**BRIEF**
Copy every entry precisely.
----
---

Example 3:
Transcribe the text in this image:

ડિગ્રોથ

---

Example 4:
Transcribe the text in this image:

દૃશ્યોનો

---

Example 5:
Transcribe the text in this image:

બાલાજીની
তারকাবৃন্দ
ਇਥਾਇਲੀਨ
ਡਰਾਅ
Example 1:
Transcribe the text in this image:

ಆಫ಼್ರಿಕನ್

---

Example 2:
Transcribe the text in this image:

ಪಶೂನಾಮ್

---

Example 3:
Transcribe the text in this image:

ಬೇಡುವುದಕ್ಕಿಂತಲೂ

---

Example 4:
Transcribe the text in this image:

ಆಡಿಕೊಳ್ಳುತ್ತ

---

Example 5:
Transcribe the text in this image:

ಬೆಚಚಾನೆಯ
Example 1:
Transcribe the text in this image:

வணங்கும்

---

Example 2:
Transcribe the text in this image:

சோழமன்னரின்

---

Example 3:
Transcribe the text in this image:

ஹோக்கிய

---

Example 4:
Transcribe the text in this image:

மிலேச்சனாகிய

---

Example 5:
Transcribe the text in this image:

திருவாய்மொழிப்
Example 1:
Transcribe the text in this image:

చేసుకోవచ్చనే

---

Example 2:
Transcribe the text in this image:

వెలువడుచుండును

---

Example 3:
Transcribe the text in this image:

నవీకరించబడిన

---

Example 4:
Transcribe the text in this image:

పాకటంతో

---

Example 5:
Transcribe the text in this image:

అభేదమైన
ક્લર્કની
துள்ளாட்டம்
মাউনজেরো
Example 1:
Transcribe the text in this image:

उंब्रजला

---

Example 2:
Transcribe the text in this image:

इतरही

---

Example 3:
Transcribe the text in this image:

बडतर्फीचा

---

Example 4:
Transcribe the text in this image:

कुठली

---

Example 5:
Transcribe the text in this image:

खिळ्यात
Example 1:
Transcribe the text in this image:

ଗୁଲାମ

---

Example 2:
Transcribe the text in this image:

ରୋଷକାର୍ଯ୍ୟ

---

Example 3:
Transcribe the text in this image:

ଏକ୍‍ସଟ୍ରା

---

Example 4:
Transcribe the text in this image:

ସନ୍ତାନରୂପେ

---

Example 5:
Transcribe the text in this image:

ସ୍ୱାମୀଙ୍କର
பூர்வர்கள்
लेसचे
----
**REPLY TO THE EXERCISE**
---

Example 3:
Transcribe the text in this image:

ડિગ્રોથ

---

Example 4:
Transcribe the text in this image:

દૃશ્યોનો

---

Example 5:
Transcribe the text in this image:

બાલાજીની
তারকাবৃন্দ
ਇਥਾਇਲੀਨ
ਡਰਾਅ
Example 1:
Transcribe the text in this image:

ಆಫ಼್ರಿಕನ್

---

Example 2:
Transcribe the text in this image:

ಪಶೂನಾಮ್

---

Example 3:
Transcribe the text in this image:

ಬೇಡುವುದಕ್ಕಿಂತಲೂ

---

Example 4:
Transcribe the text in this image:

ಆಡಿಕೊಳ್ಳುತ್ತ

---

Example 5:
Transcribe the text in this image:

ಬೆಚಚಾನೆಯ
Example 1:
Transcribe the text in this image:

வணங்கும்

---

Example 2:
Transcribe the text in this image:

சோழமன்னரின்

---

Example 3:
Transcribe the text in this image:

ஹோக்கிய

---

Example 4:
Transcribe the text in this image:

மிலேச்சனாகிய

---

Example 5:
Transcribe the text in this image:

திருவாய்மொழிப்
Example 1:
Transcribe the text in this image:

చేసుకోవచ్చనే

---

Example 2:
Transcribe the text in this image:

వెలువడుచుండును

---

Example 3:
Transcribe the text in this image:

నవీకరించబడిన

---

Example 4:
Transcribe the text in this image:

పాకటంతో

---

Example 5:
Transcribe the text in this image:

అభేదమైన
ક્લર્કની
துள்ளாட்டம்
মাউনজেরো
Example 1:
Transcribe the text in this image:

उंब्रजला

---

Example 2:
Transcribe the text in this image:

इतरही

---

Example 3:
Transcribe the text in this image:

बडतर्फीचा

---

Example 4:
Transcribe the text in this image:

कुठली

---

Example 5:
Transcribe the text in this image:

खिळ्यात
Example 1:
Transcribe the text in this image:

ଗୁଲାମ

---

Example 2:
Transcribe the text in this image:

ରୋଷକାର୍ଯ୍ୟ

---

Example 3:
Transcribe the text in this image:

ଏକ୍‍ସଟ୍ରା

---

Example 4:
Transcribe the text in this image:

ସନ୍ତାନରୂପେ

---

Example 5:
Transcribe the text in this image:

ସ୍ୱାମୀଙ୍କର
பூர்வர்கள்
लेसचे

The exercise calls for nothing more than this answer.